§ Task statement
Please extend the forum post below about handling trades that go against you, picking up right after its last sentence.

Postby snowbug » Tue Aug 11, 2009 11:25 pm

So far I've seen tons of discussion regarding how DTB works, when you take entry, etc., but I didn't find a good thread discussing the existing strategy when the trade does not go as you hope. And I think it's an equally important topic for profitable trading.

TRO mentioned that in trading "anything can happen", and he also made the analogy that trading is like driving a car, you react to what you see on the road instead of predict what will happen. So I wonder for those who trading DTB successfully, how do you manage trades that go against you to stay profitable?

TRO also mentioned that you pretty much have three options: exit the trade, hold on to it, or add position. But how do you choose among these options? Can you explain the thought process when you make a decision on choosing one of these options?

I understand there won't be a "correct" or "incorrect" answer, as it is influenced by many factors like account size, trading style, personality, etc. Let's concentrate on discuss the reasons behind a decision if you choose one of the options, not simply giving a formula to follow. I hope this thread can help each one THINK and CREATE a strategy that suit himself / herself, by learn from the collective wisdoms of the traders on this board.

§ Supplied records
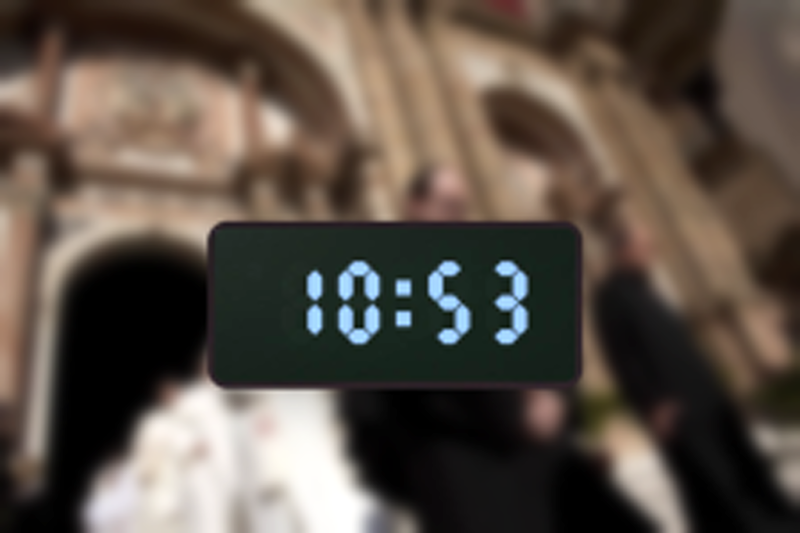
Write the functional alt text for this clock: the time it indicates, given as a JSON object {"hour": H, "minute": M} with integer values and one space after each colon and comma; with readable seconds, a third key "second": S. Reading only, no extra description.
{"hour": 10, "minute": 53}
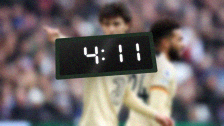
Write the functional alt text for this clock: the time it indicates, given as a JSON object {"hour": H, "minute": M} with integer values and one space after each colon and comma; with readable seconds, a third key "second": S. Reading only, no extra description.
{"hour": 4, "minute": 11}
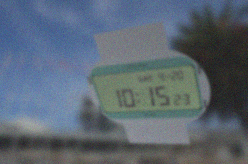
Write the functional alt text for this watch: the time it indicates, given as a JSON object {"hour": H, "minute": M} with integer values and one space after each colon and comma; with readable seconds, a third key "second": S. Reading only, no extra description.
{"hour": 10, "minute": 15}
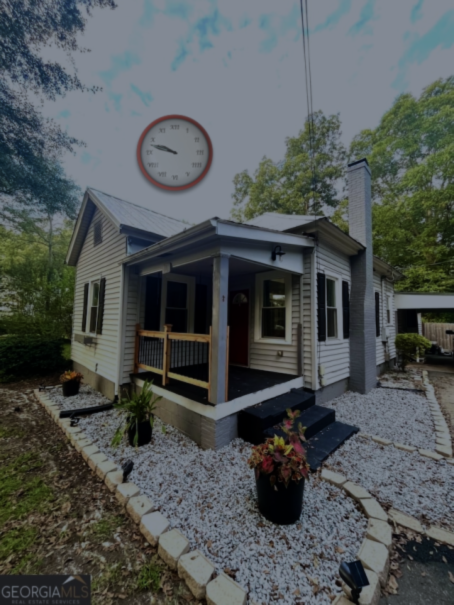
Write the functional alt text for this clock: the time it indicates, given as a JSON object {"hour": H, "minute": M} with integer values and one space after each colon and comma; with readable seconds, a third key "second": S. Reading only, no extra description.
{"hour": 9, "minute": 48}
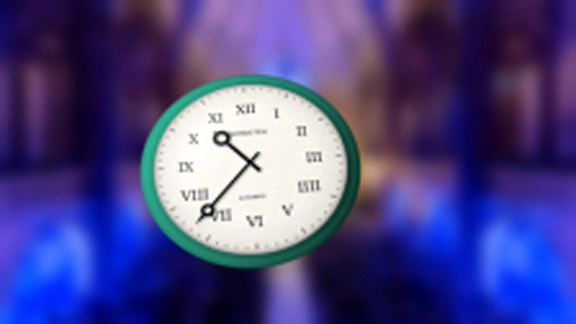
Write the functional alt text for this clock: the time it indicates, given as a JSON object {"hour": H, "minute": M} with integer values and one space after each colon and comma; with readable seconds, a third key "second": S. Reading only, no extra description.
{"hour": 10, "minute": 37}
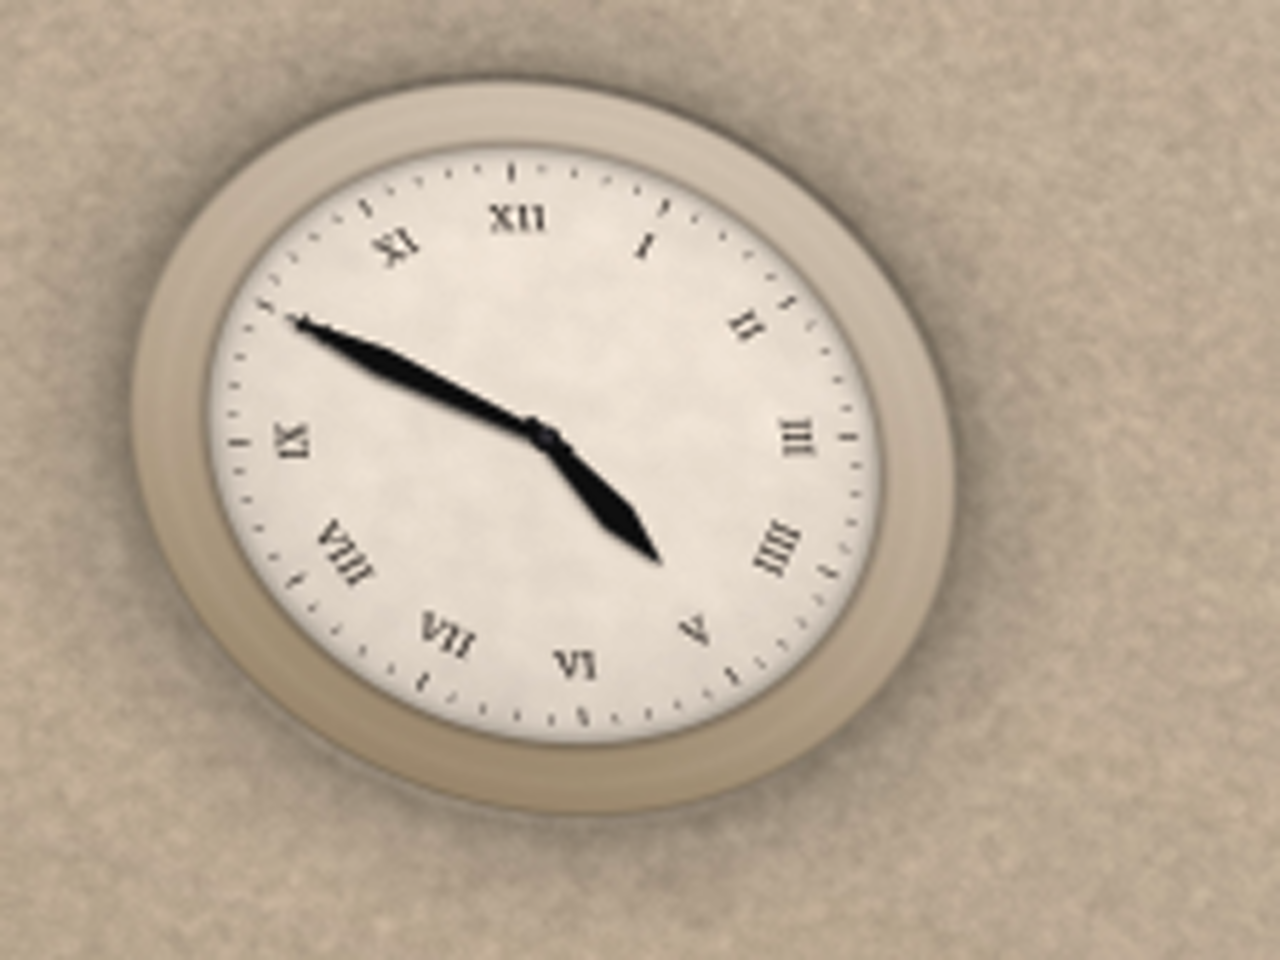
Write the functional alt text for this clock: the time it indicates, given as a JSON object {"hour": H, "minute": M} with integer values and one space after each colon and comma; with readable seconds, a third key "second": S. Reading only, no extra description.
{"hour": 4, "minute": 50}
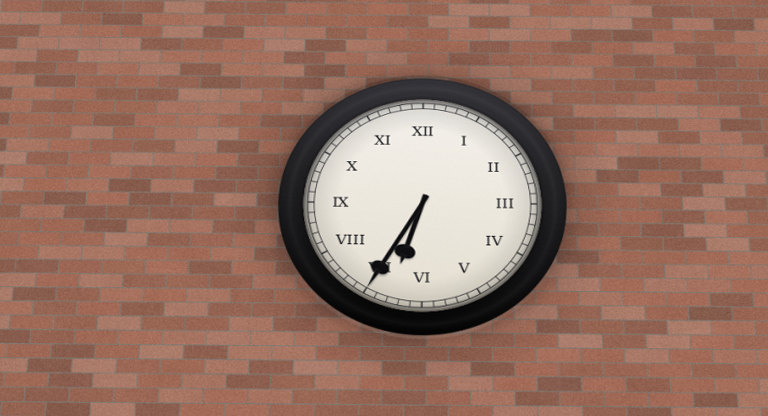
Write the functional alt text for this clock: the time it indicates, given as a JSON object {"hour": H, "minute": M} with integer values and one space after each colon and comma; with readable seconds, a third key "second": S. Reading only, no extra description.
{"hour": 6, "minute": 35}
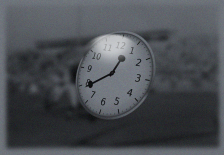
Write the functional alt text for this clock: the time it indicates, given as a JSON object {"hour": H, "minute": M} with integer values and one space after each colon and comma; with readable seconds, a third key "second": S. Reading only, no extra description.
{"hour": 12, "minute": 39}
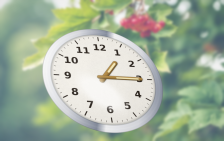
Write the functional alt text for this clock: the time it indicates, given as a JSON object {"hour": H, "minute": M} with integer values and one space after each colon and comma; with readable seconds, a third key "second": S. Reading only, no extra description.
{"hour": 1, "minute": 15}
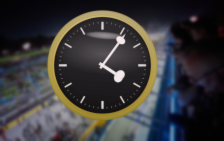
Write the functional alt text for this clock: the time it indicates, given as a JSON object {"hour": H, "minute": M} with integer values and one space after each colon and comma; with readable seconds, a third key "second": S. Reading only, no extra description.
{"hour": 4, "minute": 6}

§ Answer to the problem
Here is my thoughts on this:
Adding position eventually will avoid any losing trades and make every trade profitable, if you are able to maintain enough net account balance to avoid a margin call.

Margin call policy differs from broker to broker, and MBTrading's webpage contains some conflicting calculations regarding its margin calls policy. I'll assume that with a 100:1 leverage, one needs to maintain additional 50% of the margin requirement to avoid margin call, so for a USD based currency, a $1000 account will only allow you to have 1000/(100*1.5) = 6 mini lots. This means that you can add 1 position 5 times to your original trade based on the assumptions, and you better be in profit after adding these positions. Apparently this is too risky so one probably can reduce the initial lot size to 0.5 mini lot or even lower so you can add 1 position 10 times or more to lower your average entry cost. - Note that the commission costs for all positions also need to be considered.
It's hard to determine how effective you can lower your average cost by adding positions, as it depends on when you are adding to it. If you add positions at fixed interval (say 1 position every 100 pips down), you basically average down to 50% of the actual draw down compare with not adding positions. So for example, if you are long USD/JPY at 96 and the price keeps dropping, if you add 1 position for every 100 pip of drop, after adding 10 positions, the price is at 87 and your average cost for all the positions is ate 91.5, 450 pips in loss instead of 900 pips in loss if no position is added. This means that the price need to retrace 50% to allow you exit all positions breakeven (not counting commissions).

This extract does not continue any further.